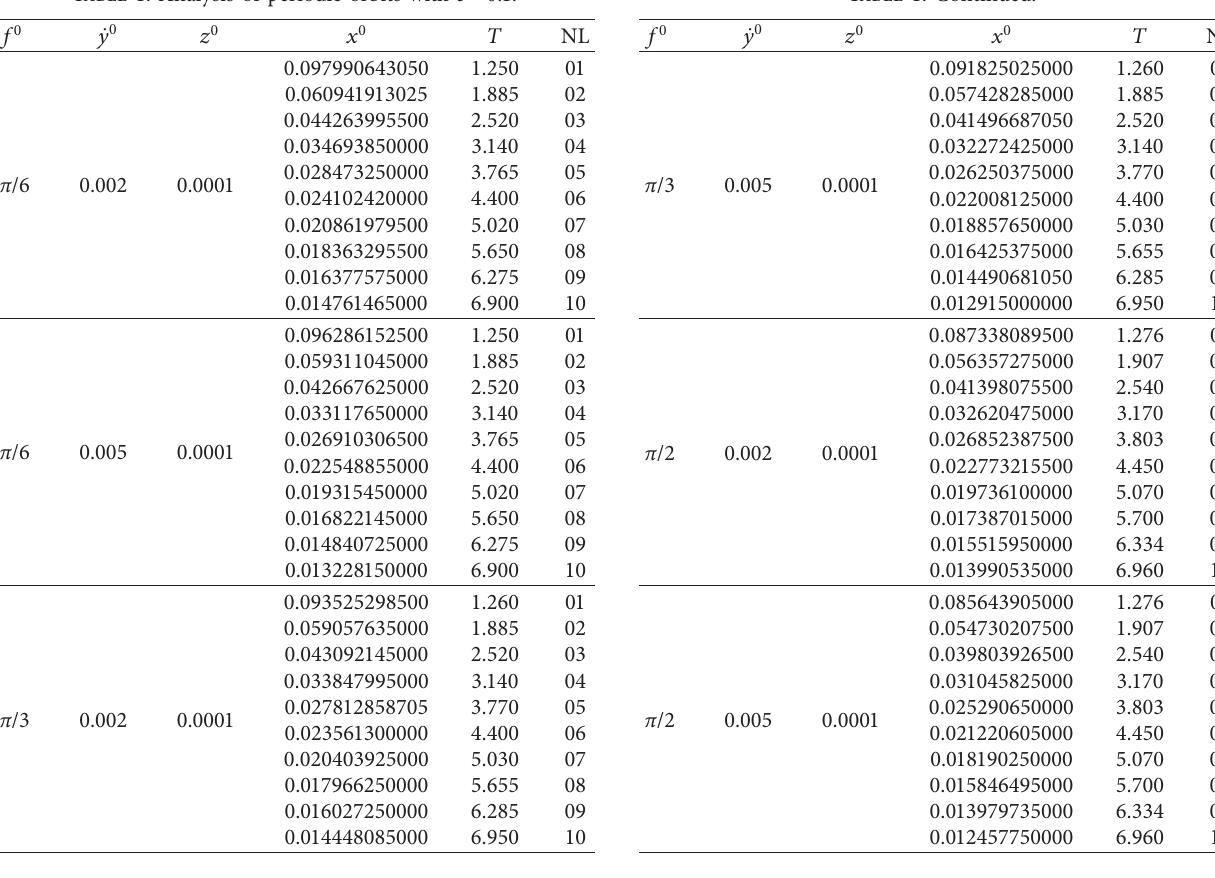
Figure 6: Variation in the initial position of deputy satellite and orbital period when e � 0 . 1. (a) Velocity _ y 0 � 0 . 002. (b) Velocity _ y 0 � 0 . 005. Table 1: Analysis of periodic orbits with e �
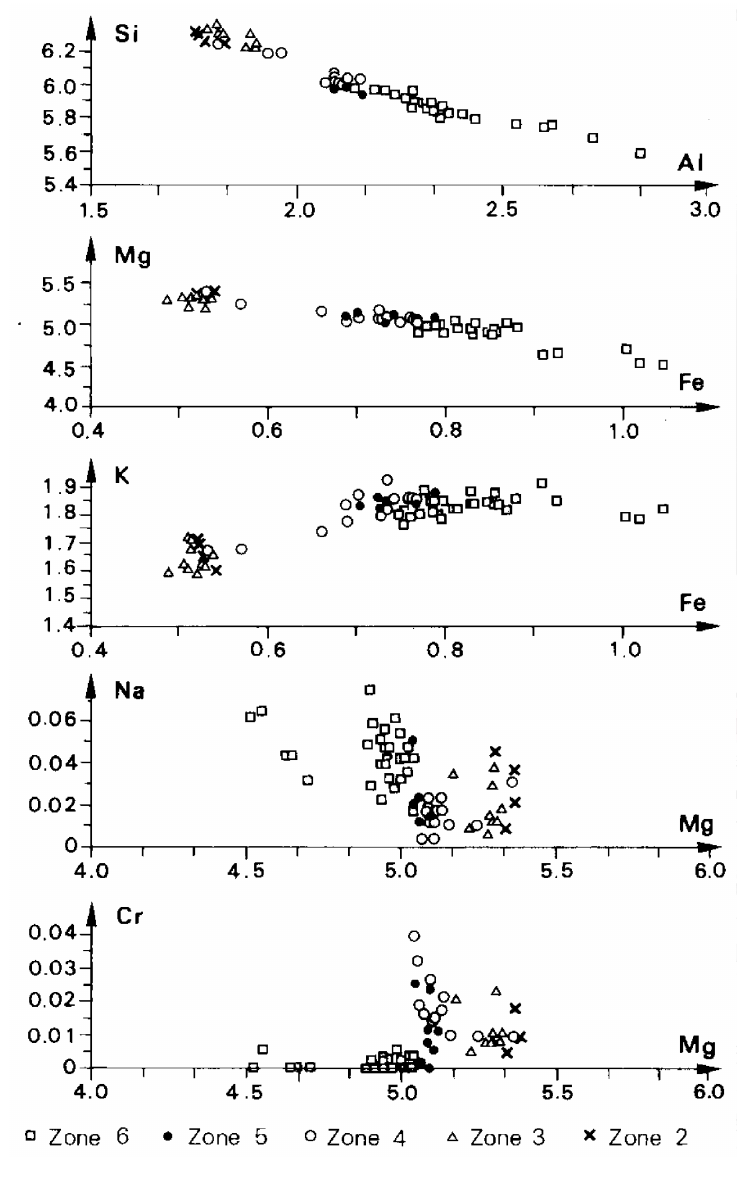
Figure 15. Evolution of the phlogopite composition in the phlogopitites of the different metasomatic zones (zones 6 to 2, see Figure 14 for the repartition of the different zones from the plagioclasite to the serpentinite) at Bra ú lia prospecting pit, Carna í ba mine, Brazil. Composition calculated in atom per formula (electron microprobe data from [79]). From the inner to the outer zones, phlogopite composition evolves with a continuous or discontinuous decrease in the Al and Fe contents and an increase of the Si and Mg contents and K/Al ratio, corresponding to changes in the petrographic habitus of the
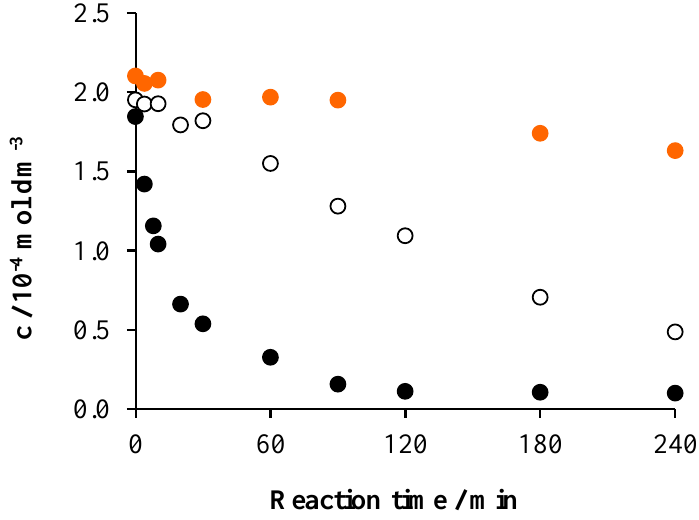
Figure 6. The change of the Triton X-100 concentration as a function of the reaction time under various conditions in the system containing 2 × 10 −4 mol·dm −3 Triton X-100 and 1 × 10 −3 mol·dm −3 Na 2 S 2 O 8 : air (•), air/UV (○) and air/UV/TiO 2 (1 g dm −3 )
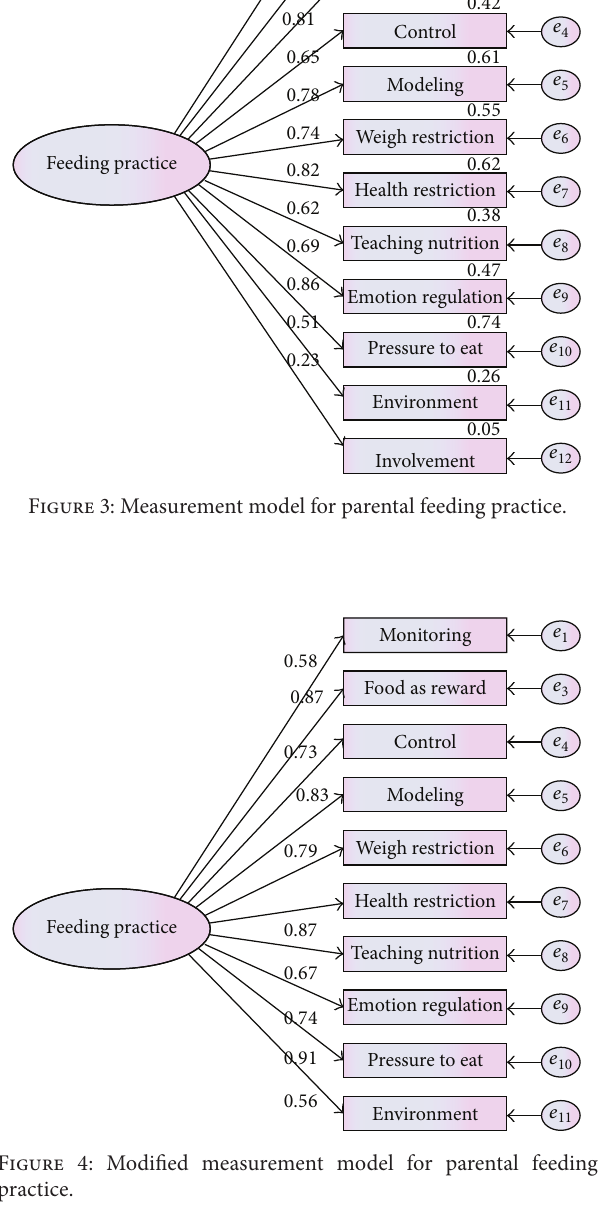
Figure 4: Modified measurement model for parental feeding practice.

* [Problem requirements] Would you output the listing above verbatim, without its pictures?

* [Solution to this task]
Figure 6: Variation in the initial position of deputy satellite and orbital period when e � 0 . 1. (a) Velocity _ y 0 � 0 . 002. (b) Velocity _ y 0 � 0 . 005. Table 1: Analysis of periodic orbits with e �
Figure 15. Evolution of the phlogopite composition in the phlogopitites of the different metasomatic zones (zones 6 to 2, see Figure 14 for the repartition of the different zones from the plagioclasite to the serpentinite) at Bra ú lia prospecting pit, Carna í ba mine, Brazil. Composition calculated in atom per formula (electron microprobe data from [79]). From the inner to the outer zones, phlogopite composition evolves with a continuous or discontinuous decrease in the Al and Fe contents and an increase of the Si and Mg contents and K/Al ratio, corresponding to changes in the petrographic habitus of the
Figure 6. The change of the Triton X-100 concentration as a function of the reaction time under various conditions in the system containing 2 × 10 −4 mol·dm −3 Triton X-100 and 1 × 10 −3 mol·dm −3 Na 2 S 2 O 8 : air (•), air/UV (○) and air/UV/TiO 2 (1 g dm −3 )
Figure 4: Modified measurement model for parental feeding practice.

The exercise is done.